|
|
|
|
|
|
|
|
|
|
|
27-09-2006
|
L’UNEDIC
LIVREE AU MEDEF Les chômeurs, nouvelle source de profits
pour les entrprises |
|
Des
dizaines de millions de chômeurs en France, en Europe et dans le monde, c’est
un marché très prometteur que se disputent les entreprises spécialisées dans
leur « reclassement ». En 2005, le gouvernement
a fait voter au parlement la loi dite de cohésion sociale. Suivant cette loi
le service public de l’ANPE perd le monopole de l’accompagnement des chômeurs
dans la recherche d’un emploi. Désormais l’UNEDIC organisme public qui
gère l’assurance chômage fait appel à des entreprises privées. Dès le vote de cette loi,
l’UNEDIC a confié à trois entreprises ( deux entreprises françaises et
une entreprise Australienne qui s’est installée à Lille en 2005),
l’accompagnement et le reclassement de 7.000 chômeurs. Le prix :
L’ANPE débourse en moyenne 700 euros par chômeurs
Ingeus, l’entreprise australienne facture 4.300 euros par chômeur, soit 3.600
euros de plus. La CFDT approuve ! « Il est normal que les
entreprises qui offrent des prestations supérieures soient mieux
rémunérées » déclare Anne THOMAS présidente de l’UNEDIC Anne
THOMAS et secrétaire nationale de la CFDT. Prestations supérieures ?
Selon une note interne de l’ANPE, le taux de
reclassement des opérateurs privés ne dépasse pas 35% soit un taux
comparable aux résultats de l’ANPE. Ajoutons que ces entreprises ne
s’occupent pas des chômeurs de longue durée mais des salariés qui viennent de
s’inscrire à l’ANPE, ou des chômeurs « présentant un risque de chômage
de longue durée ». Carole Tuchszirer,
économiste à Ires (Institut de recherches économiques et sociales)
explique : « Les opérateurs sélectionnés par l’UNEDIC sont ceux qui
dominent le marché du reclassement.
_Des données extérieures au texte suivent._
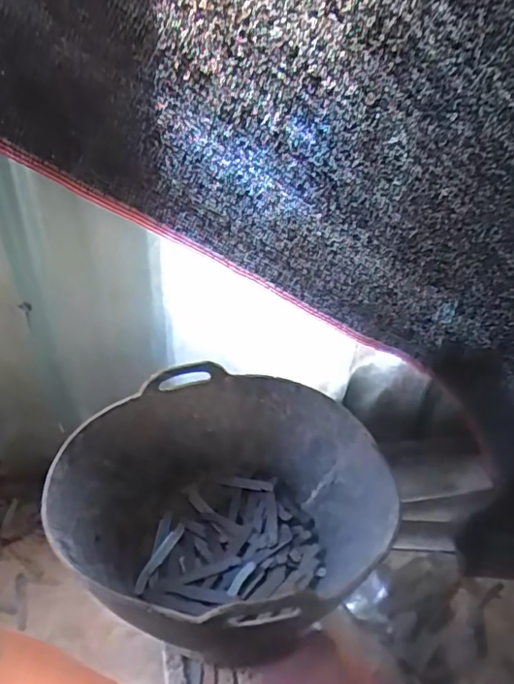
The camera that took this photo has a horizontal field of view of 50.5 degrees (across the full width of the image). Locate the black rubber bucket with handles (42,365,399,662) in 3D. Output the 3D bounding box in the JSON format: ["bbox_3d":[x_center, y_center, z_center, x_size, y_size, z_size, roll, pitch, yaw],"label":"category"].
[{"bbox_3d":[-0.049,0.230,0.750,0.388,0.219,0.361,3,42,-2],"label":"black rubber bucket with handles"}]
Or, après un an de prise en charge par
ces cellules de reclassement, la DARES (Direction de l’animation de la
recherche des études et des statistiques) a montré que seuls 32% à 36% des
salariés licenciés retrouvent un CDI ou un CDD de plus de six mois. Globalement
la transition vers l’emploi stable est denrée rare ». Lise, une chômeuse de 32
ans raconte : « au chômage depuis quatre mois, j’ai été contactée
par Ingeus. Jusque là je n’avais pas eu besoin d’aide extérieure mais
je me suis dit, pourquoi pas ? Le premier contact était très sympa,
souriant…Après les rendez-vous rapprochés mettent une pression sur le
chômeur…Le conseiller a essayé de me repositionner sur des offres pour de
petits contrats. C’était fait assez finement, c’était « en attendant, il
fallait prendre ce qu’il y avait ». En fait c’était pour me sortir le
plus vite du dispositif. Derrière tout ça il y a un enjeu financier, je
trouve que c’est malsain de faire de l’argent sur les chômeurs…Je savais que
Ingeus allait être payé davantage si je retrouvais un emploi… ». Aujourd’hui, l’UNEDIC
a sélectionné 17 nouvelles entreprises françaises et européennes pour
accompagner les chômeurs. 168 millions d’euros c’est le budget que l’UNEDIC
propose à ces entreprises pour reclasser 46.000 chômeurs. 168 millions d’euros
payés par les contribuables, donc par les salariés et les chômeurs eux-mêmes. Le MEDEF applaudit. Le capitalisme et tous
ceux qui le soutiennent jettent au chômage des millions de salariés et ils
s’entendent à merveille pour augmenter leurs profits y compris sur le dos des
chômeurs. L’exploitation capitaliste est sans limite. Les exploiteurs ne
connaissent de limite que celle qui leur est imposée par la lutte des
travailleurs. Il
n’y a décidément que la lutte qui peut les faire reculer.